__Task description__: From the listing below, copy each line where "return" occurs.

__Data to examine__:
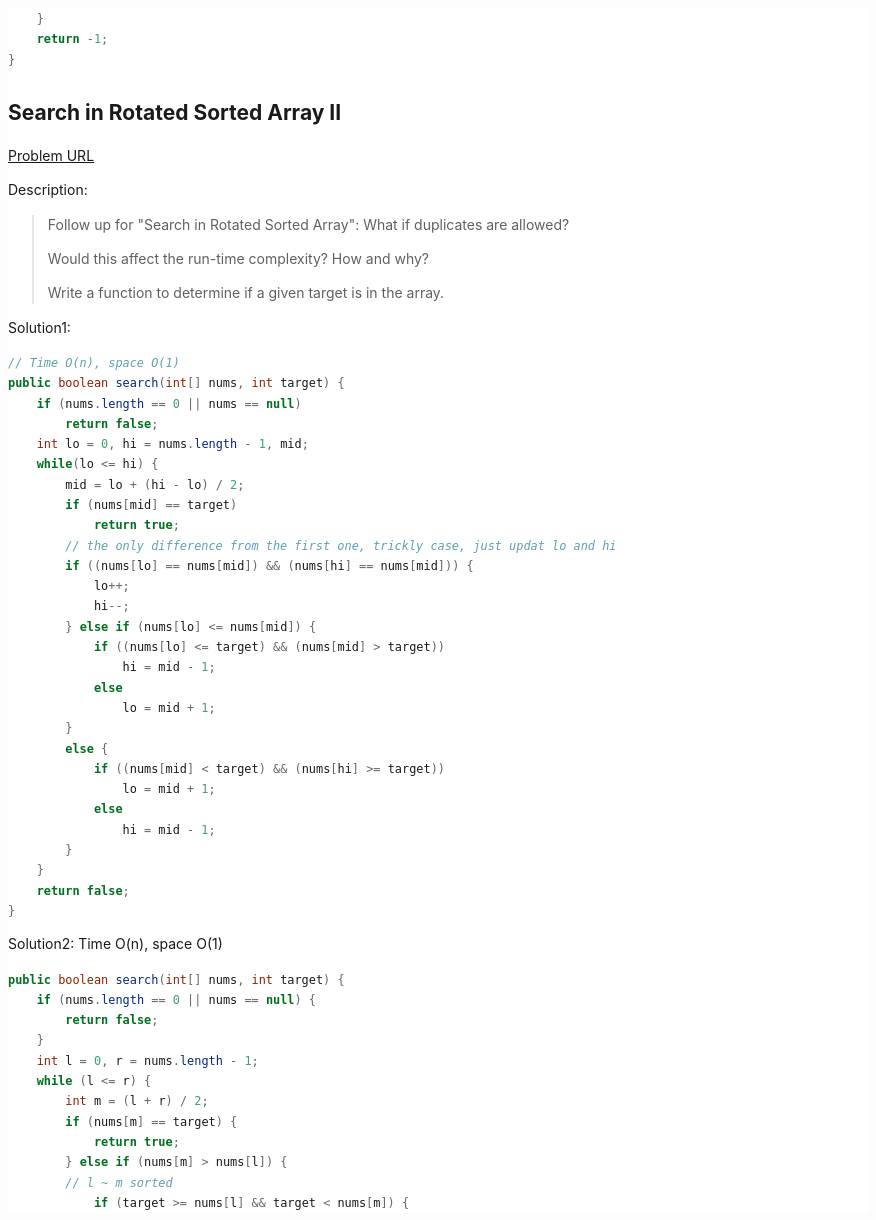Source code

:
 ```java
    }
    return -1;
}
```


## Search in Rotated Sorted Array II

[Problem URL](https://leetcode.com/problems/search-in-rotated-sorted-array-ii/)

Description:

> Follow up for "Search in Rotated Sorted Array":
> What if duplicates are allowed?
> 
> Would this affect the run-time complexity? How and why?
> 
> Write a function to determine if a given target is in the array.

Solution1:
```java
// Time O(n), space O(1)
public boolean search(int[] nums, int target) {
    if (nums.length == 0 || nums == null)
        return false;
    int lo = 0, hi = nums.length - 1, mid;
    while(lo <= hi) {
        mid = lo + (hi - lo) / 2;
        if (nums[mid] == target)
            return true;
        // the only difference from the first one, trickly case, just updat lo and hi
        if ((nums[lo] == nums[mid]) && (nums[hi] == nums[mid])) {
            lo++;
            hi--;
        } else if (nums[lo] <= nums[mid]) {
            if ((nums[lo] <= target) && (nums[mid] > target))
                hi = mid - 1;
            else
                lo = mid + 1; 
        }
        else {
            if ((nums[mid] < target) && (nums[hi] >= target))
                lo = mid + 1;
            else
                hi = mid - 1;
        }
    }
    return false;
}
```

Solution2:
Time O(n), space O(1)
```java
public boolean search(int[] nums, int target) {
    if (nums.length == 0 || nums == null) {
        return false;
    }
    int l = 0, r = nums.length - 1;
    while (l <= r) {
        int m = (l + r) / 2;
        if (nums[m] == target) {
            return true;
        } else if (nums[m] > nums[l]) {
        // l ~ m sorted
            if (target >= nums[l] && target < nums[m]) {
```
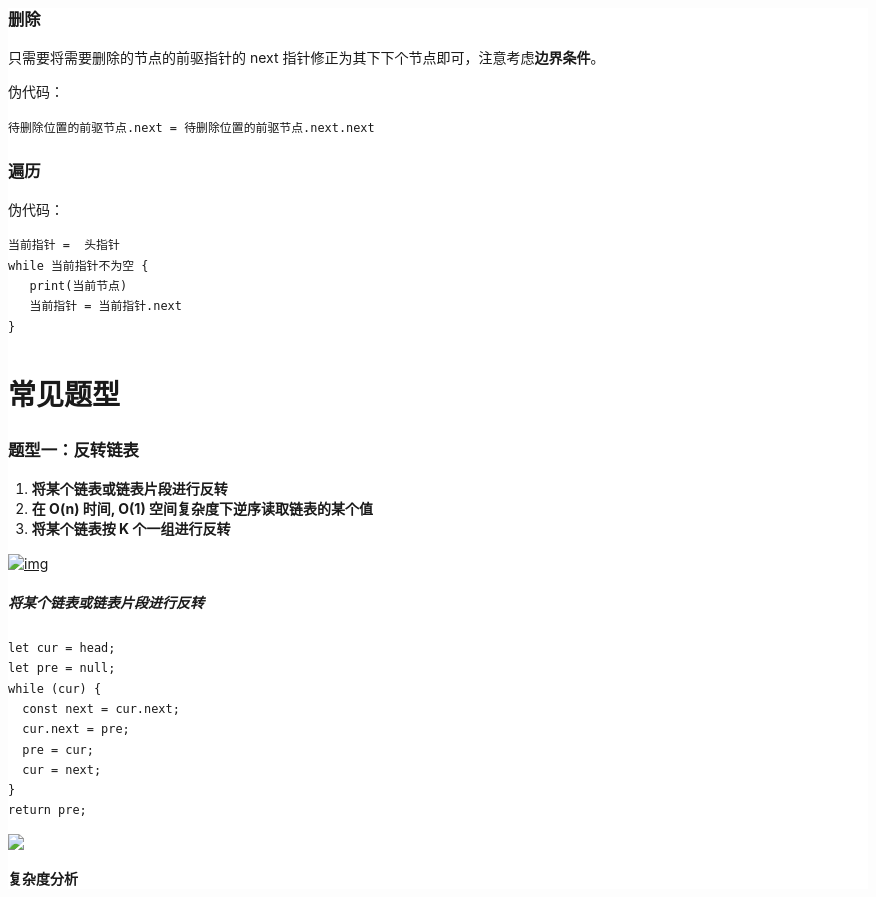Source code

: ### 删除

只需要将需要删除的节点的前驱指针的 next 指针修正为其下下个节点即可，注意考虑**边界条件**。

伪代码：

```
待删除位置的前驱节点.next = 待删除位置的前驱节点.next.next
```

### 遍历

伪代码：

```
当前指针 =  头指针
while 当前指针不为空 {
   print(当前节点)
   当前指针 = 当前指针.next
}
```

# 常见题型

### 题型一：反转链表

1. **将某个链表或链表片段进行反转**
2. **在 O(n) 时间, O(1) 空间复杂度下逆序读取链表的某个值**
3. **将某个链表按 K 个一组进行反转**

[![img](https://camo.githubusercontent.com/cd0da596ae96269873afdb17211ddb0aa668cdc770d06456de723d0069d6d1a8/68747470733a2f2f747661312e73696e61696d672e636e2f6c617267652f30303753385a496c6c79316766696835776d39767a6a3331656d3038306162782e6a7067)](https://camo.githubusercontent.com/cd0da596ae96269873afdb17211ddb0aa668cdc770d06456de723d0069d6d1a8/68747470733a2f2f747661312e73696e61696d672e636e2f6c617267652f30303753385a496c6c79316766696835776d39767a6a3331656d3038306162782e6a7067) 

##### 将某个链表或链表片段进行反转

```JS
let cur = head;
let pre = null;
while (cur) {
  const next = cur.next;
  cur.next = pre;
  pre = cur;
  cur = next;
}
return pre;
```

![](https://cdn.jsdelivr.net/gh/yummy-zc/image-warehouse/images/algorithm反转链表.png)

**复杂度分析**
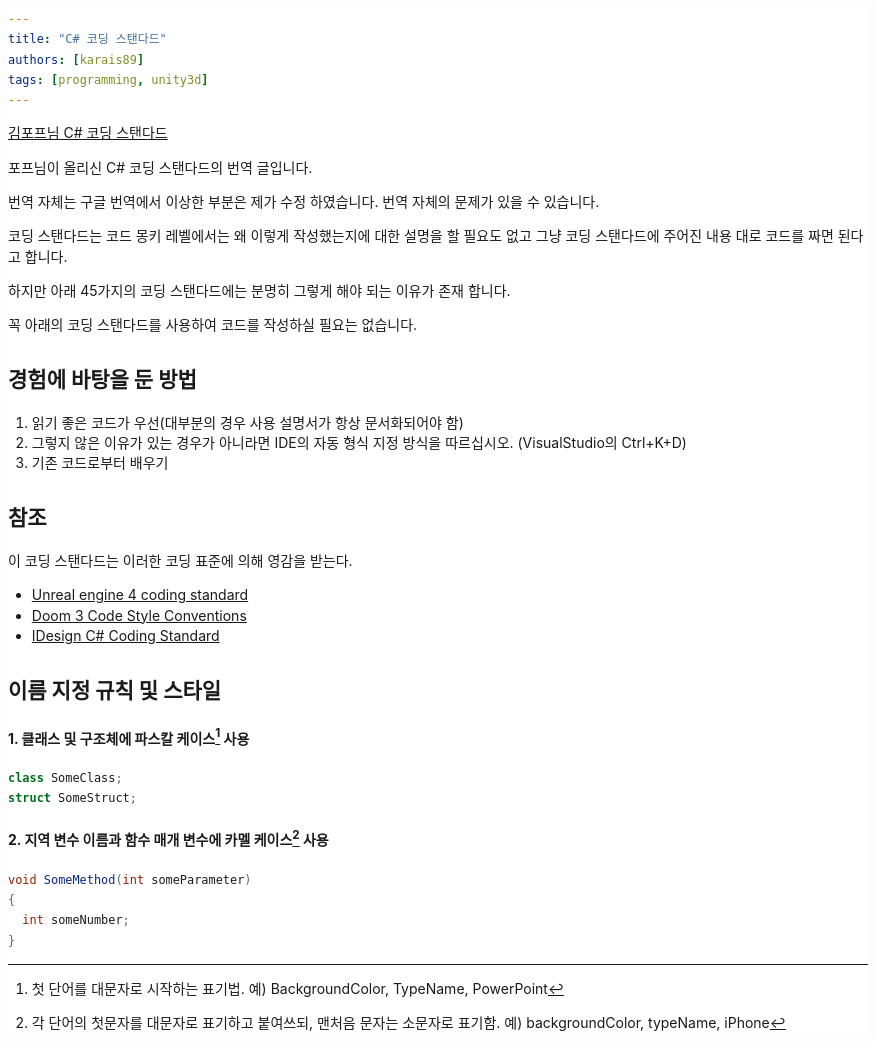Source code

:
 ```yaml
---
title: "C# 코딩 스탠다드"
authors: [karais89]
tags: [programming, unity3d]
---
```


[김포프님 C# 코딩 스탠다드](https://docs.google.com/document/d/1ymFFTVpR4lFEkUgYNJPRJda_eLKXMB6Ok4gpNWOo4rc/edit#)

포프님이 올리신 C# 코딩 스탠다드의 번역 글입니다.

번역 자체는 구글 번역에서 이상한 부분은 제가 수정 하였습니다. 번역 자체의 문제가 있을 수 있습니다.

코딩 스탠다드는 코드 몽키 레벨에서는 왜 이렇게 작성했는지에 대한 설명을 할 필요도 없고 그냥 코딩 스탠다드에 주어진 내용 대로 코드를 짜면 된다고 합니다.

하지만 아래 45가지의 코딩 스탠다드에는 분명히 그렇게 해야 되는 이유가 존재 합니다.

꼭 아래의 코딩 스탠다드를 사용하여 코드를 작성하실 필요는 없습니다.

## 경험에 바탕을 둔 방법

1. 읽기 좋은 코드가 우선(대부분의 경우 사용 설명서가 항상 문서화되어야 함)
2. 그렇지 않은 이유가 있는 경우가 아니라면 IDE의 자동 형식 지정 방식을 따르십시오. (VisualStudio의 Ctrl+K+D)
3. 기존 코드로부터 배우기

## 참조

이 코딩 스탠다드는 이러한 코딩 표준에 의해 영감을 받는다.

- [Unreal engine 4 coding standard](https://docs.unrealengine.com/latest/INT/Programming/Development/CodingStandard/)
- [Doom 3 Code Style Conventions](ftp://ftp.idsoftware.com/idstuff/doom3/source/codestyleconventions.doc)
- [IDesign C# Coding Standard](http://www.idesign.net/downloads/getdownload/1985)

## 이름 지정 규칙 및 스타일

#### 1. 클래스 및 구조체에 파스칼 케이스[^1] 사용

```cs
class SomeClass;	
struct SomeStruct;
```

#### 2. 지역 변수 이름과 함수 매개 변수에 카멜 케이스[^2] 사용

```cs
void SomeMethod(int someParameter)
{
  int someNumber;
}
```


[^1]: 첫 단어를 대문자로 시작하는 표기법. 예) BackgroundColor, TypeName, PowerPoint
[^2]: 각 단어의 첫문자를 대문자로 표기하고 붙여쓰되, 맨처음 문자는 소문자로 표기함. 예) backgroundColor, typeName, iPhone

__Written reply__:
    return -1;
        return false;
            return true;
    return false;
        return false;
            return true;
return pre;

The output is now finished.